The embargo outlawed the sale of Huawei phones by U.S carriers and it also meant that the Chinese smartphone manufacturer was also not allowed to bid for government contracts in the U.S. One of the characteristics of trade embargos is that they usually involve two parties, usually counties. One of the parties provides goods or services and of course, they get to make money from that. So, the country which receives the goods or services may opt not to provide a market to hurt the economy of the other country and force it to yield to its demands.
Types of Trade Embargo Examples
The U.S as a global superpower and the host of the global reserve currency is the power player in this case. Another great example is the trade embargo that the U.S placed on Cuba. The two countries have been locked in a conflict for decades. The two countries were locked in armed conflict from 1953 to 1958 and this forced the U.S to impose a trade embargo on Cuba, preventing the Caribbean country from purchasing firearms from the U.S.
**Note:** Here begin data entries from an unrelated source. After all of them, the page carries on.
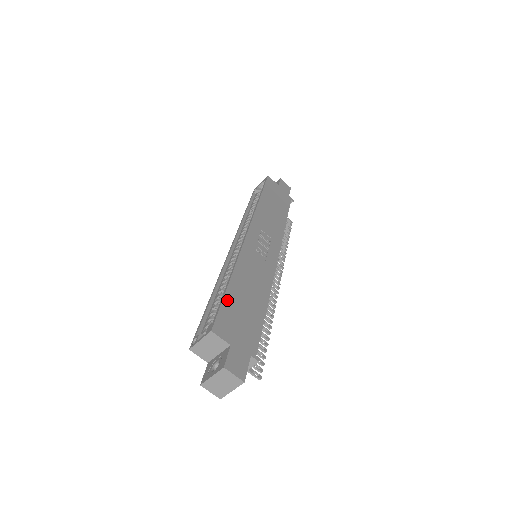
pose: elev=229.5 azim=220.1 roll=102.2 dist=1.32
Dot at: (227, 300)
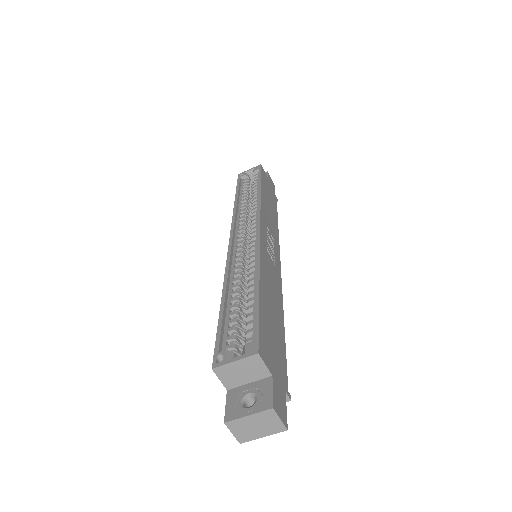
Dot at: (262, 311)
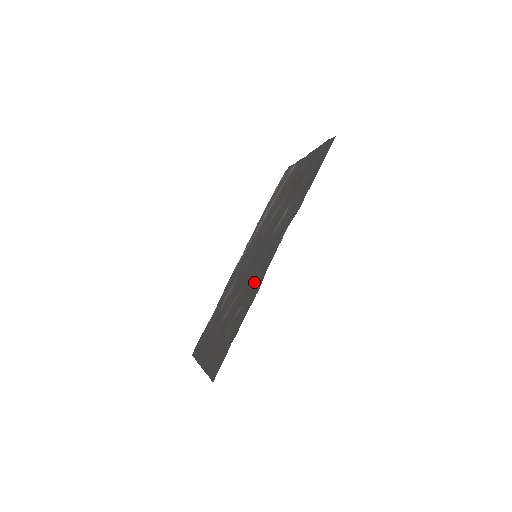
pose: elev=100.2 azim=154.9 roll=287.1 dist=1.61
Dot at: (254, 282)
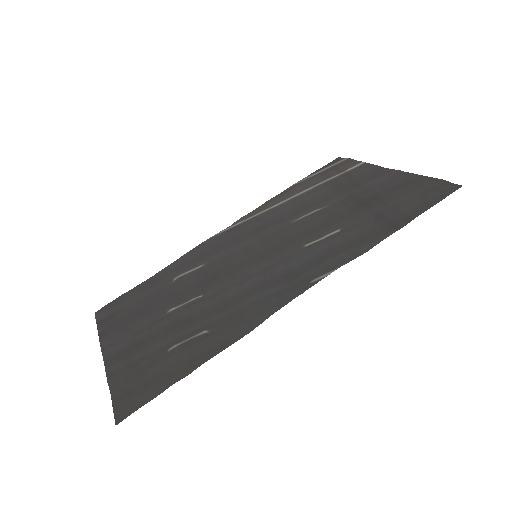
Dot at: (245, 305)
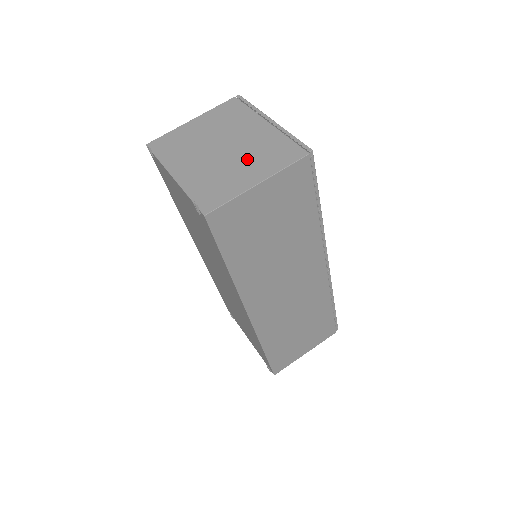
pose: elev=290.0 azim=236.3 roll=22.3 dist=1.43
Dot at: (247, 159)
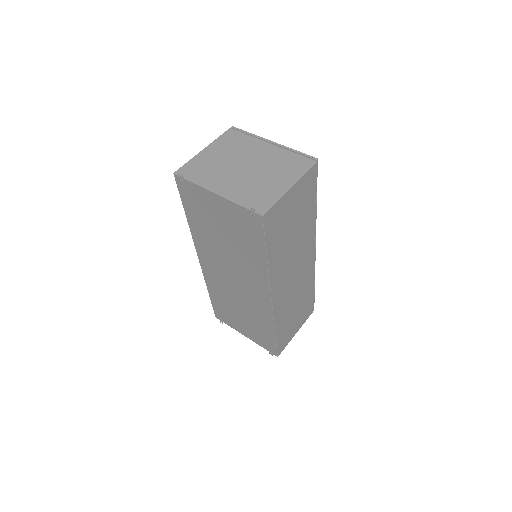
Dot at: (271, 171)
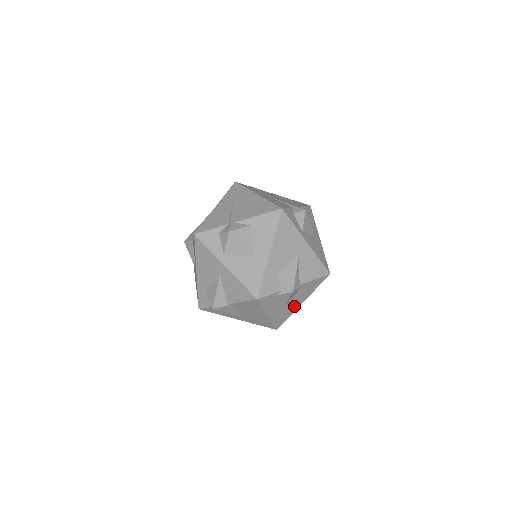
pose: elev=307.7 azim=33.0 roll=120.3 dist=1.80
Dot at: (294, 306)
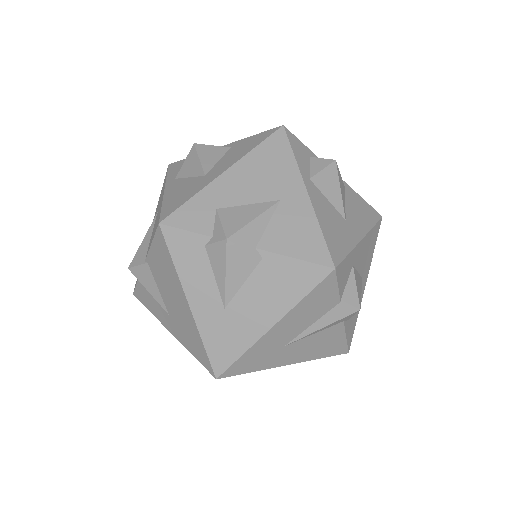
Dot at: (252, 323)
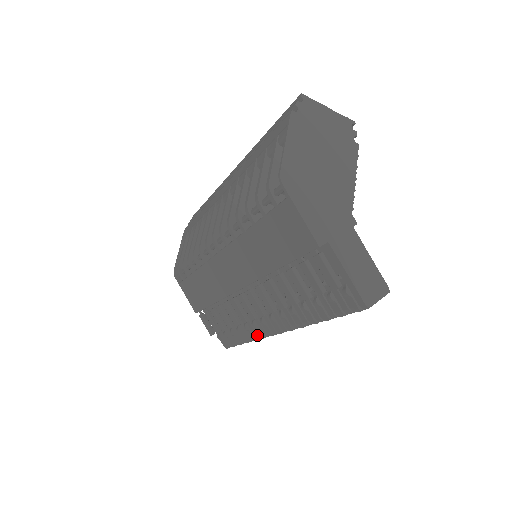
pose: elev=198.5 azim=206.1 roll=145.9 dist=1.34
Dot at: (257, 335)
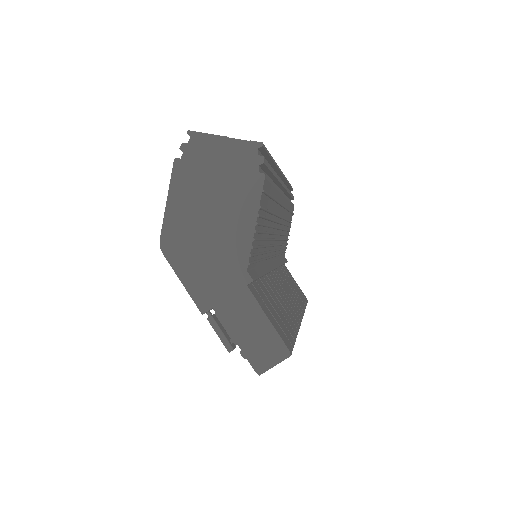
Dot at: occluded
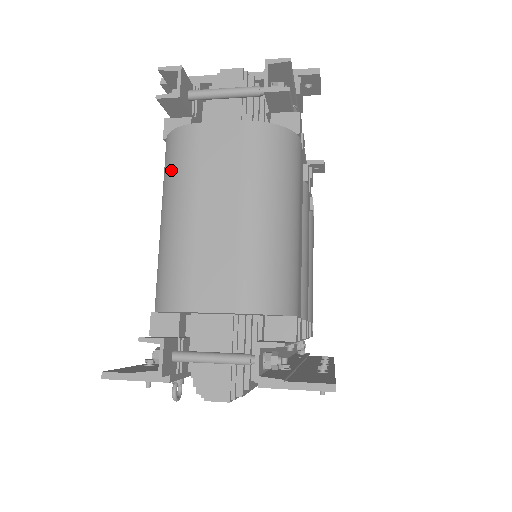
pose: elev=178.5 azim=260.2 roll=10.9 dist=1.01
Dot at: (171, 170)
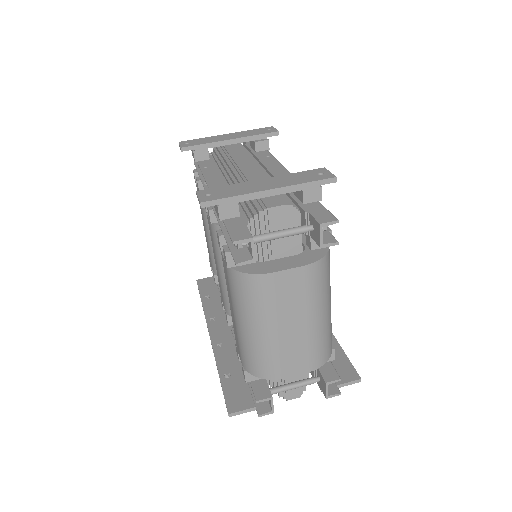
Dot at: (250, 301)
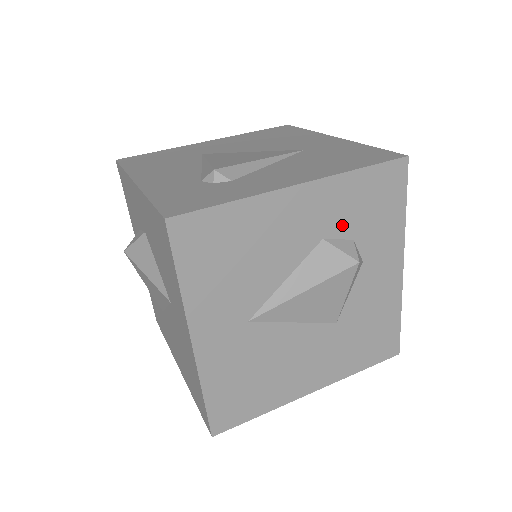
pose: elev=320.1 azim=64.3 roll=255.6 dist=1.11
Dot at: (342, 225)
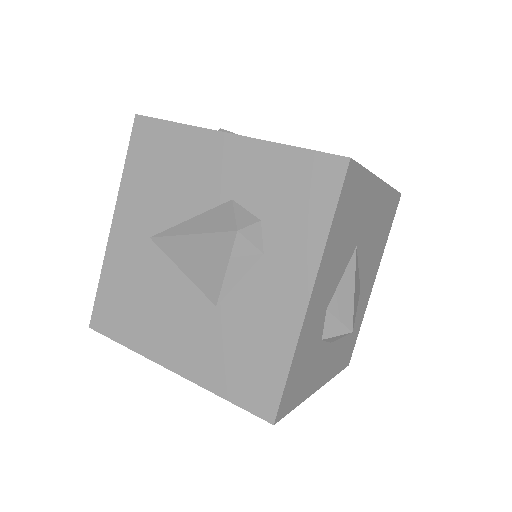
Dot at: (255, 197)
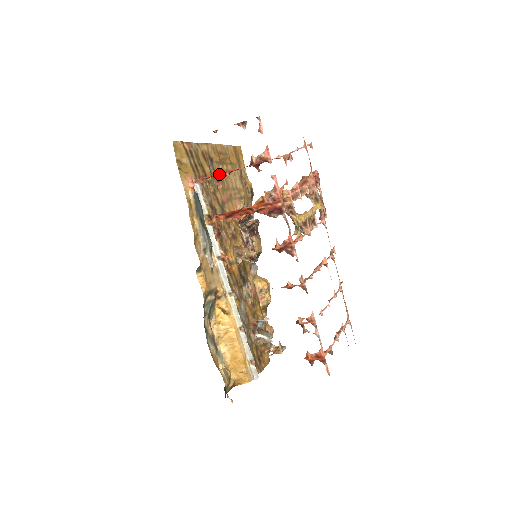
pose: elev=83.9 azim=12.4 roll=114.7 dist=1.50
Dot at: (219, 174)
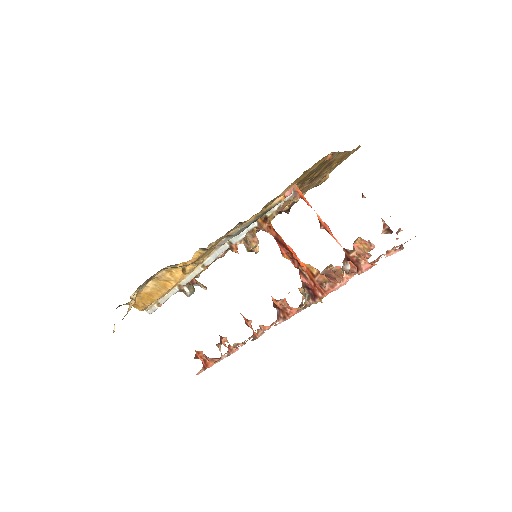
Dot at: (318, 176)
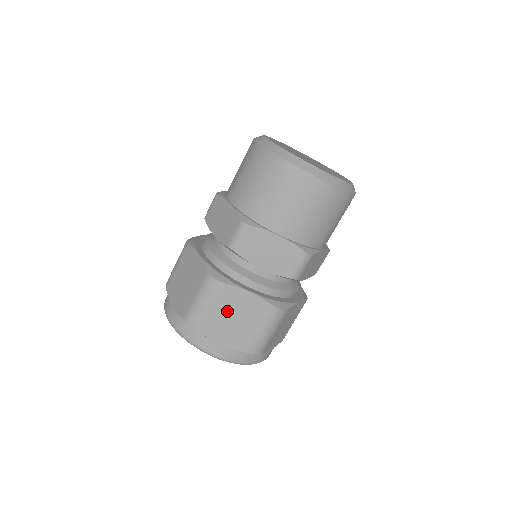
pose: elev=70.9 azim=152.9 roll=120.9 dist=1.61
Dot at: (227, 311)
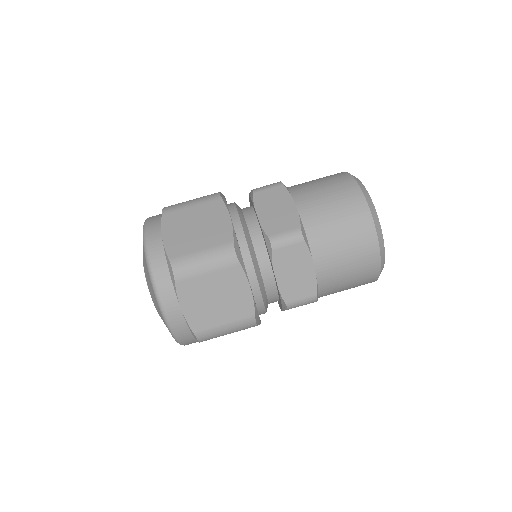
Dot at: (199, 217)
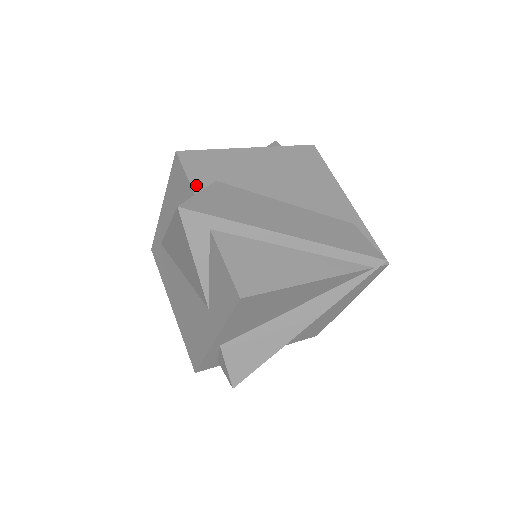
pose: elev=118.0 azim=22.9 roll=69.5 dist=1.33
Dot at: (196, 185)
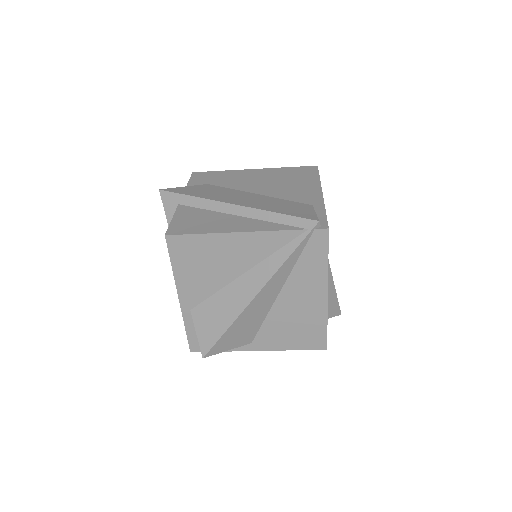
Dot at: occluded
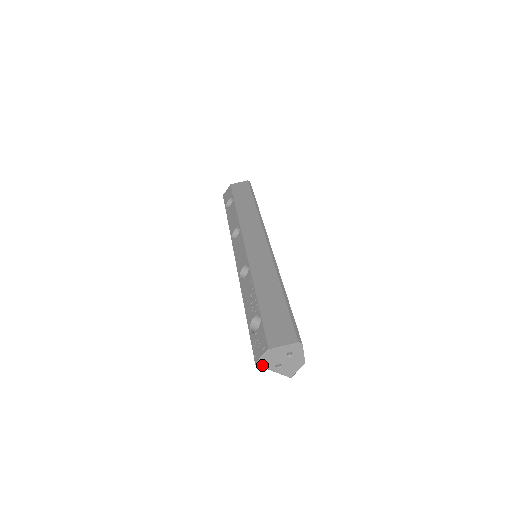
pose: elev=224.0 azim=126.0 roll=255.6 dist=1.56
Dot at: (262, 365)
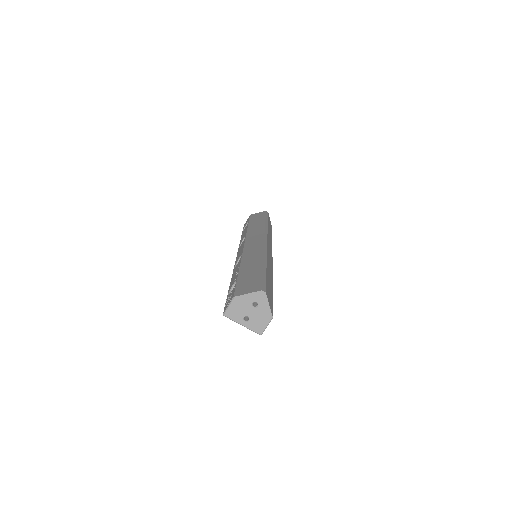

The above type of embargo is not uncommon. It is usually put in place by most countries to prevent the sale of military weapons to some countries. Such a decision may come in handy towards discouraging countries from focusing too much on war and instead to focus on development. This is common in situations where developed countries try to steer or influence their relationships with developing countries.
Judging by historical situations, trade embargos may affect trade to the extent that the country implementing the embargo bans trading with another country completely. It can also be implemented in a manner that some type of goods is allowed while others are banned. The trade embargo that the U.S imposed on Cuba.
Trade embargos are commonly used to prevent the spread of weapons and other resources that may promote war. The U.S has historically been known to be trigger-happy when it comes to imposing trade embargos on its allies when they make deals or collaborate with its enemies. This also the case with countries that is closely associated with terrorist activities. Trade embargos are also used in the economic context where countries may disagree on trade tariffs as was the case with China and the U.S.
The impact of Trade Embargos
Powerful countries and governments use trade embargos to enforce some agenda that usually has an economic or political aspect. However, embargos usually have significant implications. For example, a country that has been hit with a trade ban may not manage to sell products that are affected by the embargo. The impact may be felt across the value chain and eventually lead to a disadvantage especially for the people that depend on the same of those products to earn a living.
In some cases, trade embargos may disrupt entire industries and even lead to job losses. This means that the trickle-down effect of a trade embargo might be so profound that it may affect the livelihoods of people. On the flip side, a trade embargo like that of the U.S may lead to a better trade deal which is more beneficial especially to the country that is importing the goods.